I am both a grandma and stereotypical millennial all in one, although I relate to the former more. Before Honduras, I switched to a water bottle and thermos, a reusable bag for groceries that folds into a ball and fits in a purse, bought borax, vinegar, and baking soda for my cleaning needs, and shopped for makeup at Whole Foods. My wardrobe is modest, thrifted and always has been. I dream of my new apartment for many reasons; one being that I can tackle projects like composting, air drying my clothes, installing CFLs and sealing the windows for the Chicago winters.

I feel a bit like the main character in Jeff Nichols' Take Shelter with my plans: a bit obsessive and driven to much self consciousness for my habits/desires. Yet I can't help but think that like the main character's case, a storm is a coming (Okay, so that was so very doomsday of me. Ignore the analogy I suppose but please, go see any and all of Jeff Nichols' work).

Some of my attempts to live green haven't been that effective. Homemade deodorant caused me to do laundry more because well, it just didn't work. Homemade shampoo had my head itching for weeks, and green alternatives for feminine hygiene products weren't particularly helpful. The biggest upset of it all? The constant guilt that all of this is so small scale that I'm tackling the wrong problem.


The past couple of weeks, Chicago has debated over the recently passed legislation to ban plastic bags. While I'm sure there's more environmentally advantageous legislation to be summoned in Chicago and that the new ban needs tweaking, I'm mostly troubled by the anger from the opposition. 

Tribune columnist John Kass complained about the switch an article: "[What do you do] when you're carrying two badly packed paper bags and one splits, and your "personal items" fly all over the bus. You'll have to crawl down the aisle to get the navel orange that stopped rolling near the boot of a large, brooding man with blue prison tattoos on his face... And frozen foods? Don't forget to nestle frozen foods inside a "freezer bag" without touching paper, or the customer will have to chase the orange down the aisle and tap the shoulder of the blue-tattoo-faced guy. See? Let's go back to plastic before this trend sweeps the nation. It's much nicer and easier... And it's not stupid."

How outraged we become these days by the burden of changing a small habit. Perhaps I'm naive to think that the ban is a small win but I'm a cynic too and well, reminding people about sacrifice seems like a step in the right direction.

Sunday, May 4, 2014


As I drove around Chicago today pointing at places to my friend from out of town ("That's the bar where I had my 21st birthday", "That place has $5 huevos rancheros so big you can split them for breakfast"), I realized how much of life in the city for me, and many young people, is devoted to this lifestyle of eating and drinking. In Honduras, my social life was limited. Work was central to my life and the time I had off, I used for simple pleasures: a run where you would end up finding yourself behind a herd of cows, a swim in the nearby dam, a fifteen minute walk through pine trees to a shop that sold hot coffee.

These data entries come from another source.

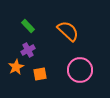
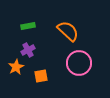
green rectangle: rotated 56 degrees counterclockwise
pink circle: moved 1 px left, 7 px up
orange square: moved 1 px right, 2 px down
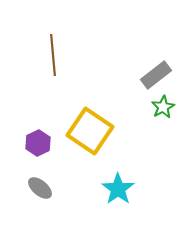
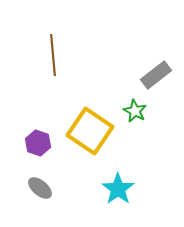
green star: moved 28 px left, 4 px down; rotated 15 degrees counterclockwise
purple hexagon: rotated 15 degrees counterclockwise
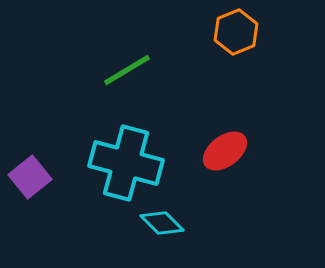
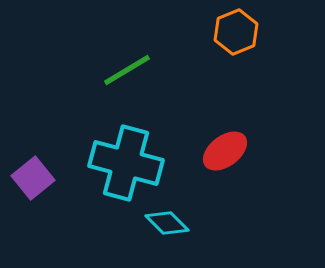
purple square: moved 3 px right, 1 px down
cyan diamond: moved 5 px right
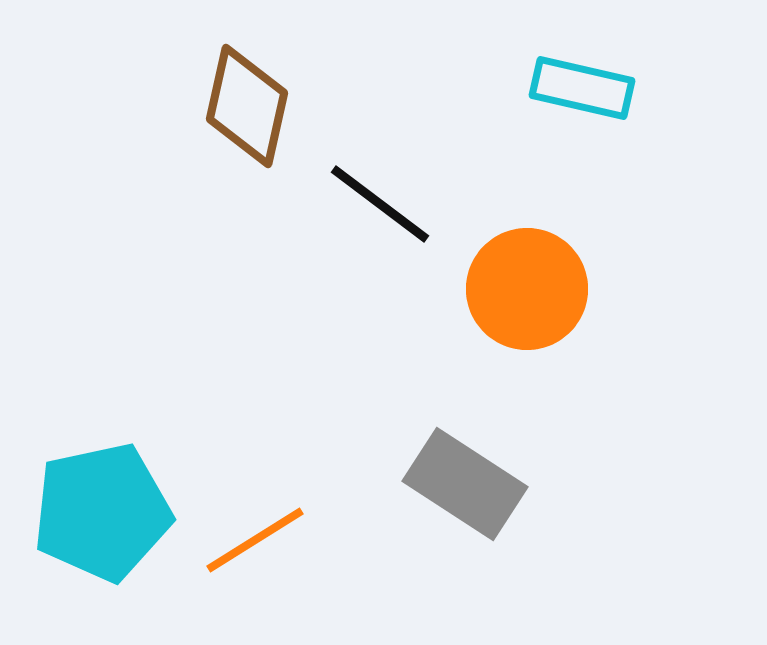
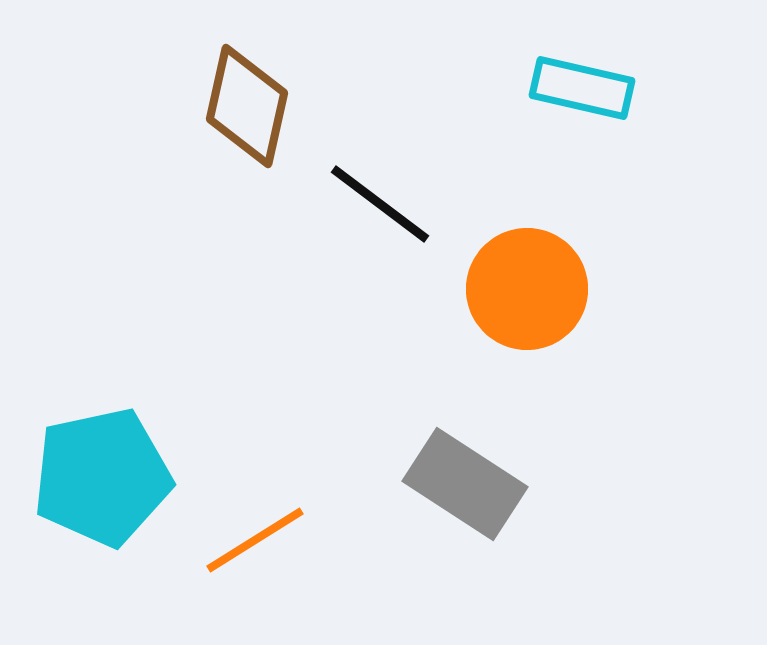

Chicago offers so much stimulation and even though I know that much of the stimulation doesn't do anything for me, I still find it hard to slow down in the city. Thank goodness for Lake Michigan and the stretches of grass where I can sit and forget the concrete behemoth behind me.

A couple weeks back, I took a friend to Pilsen to walk around in the predominantly Mexican neighborhood. When we drove in, we soon realized that the heart of the neighborhood, 18th street, was closed off because it was Good Friday. Once we miraculously found a parking spot, we raced onto the street, found a lady selling homemade food from her red cooler and bought Mexican hot chocolate and a tamale for breakfast. Men walked past us through the procession pushing shopping carts, trying to sell us palms and golden framed pictures of the Virgin Mary. After we followed the procession to its end, my friend and I opted out of the church service and ducked into a nearby pupuseria where I smiled at the sight of a Honduran flag on the wall and thought, well, even though Chicago offers me way too much, it also offers two things I very much want right now: a job, for one, and an avenue to transition.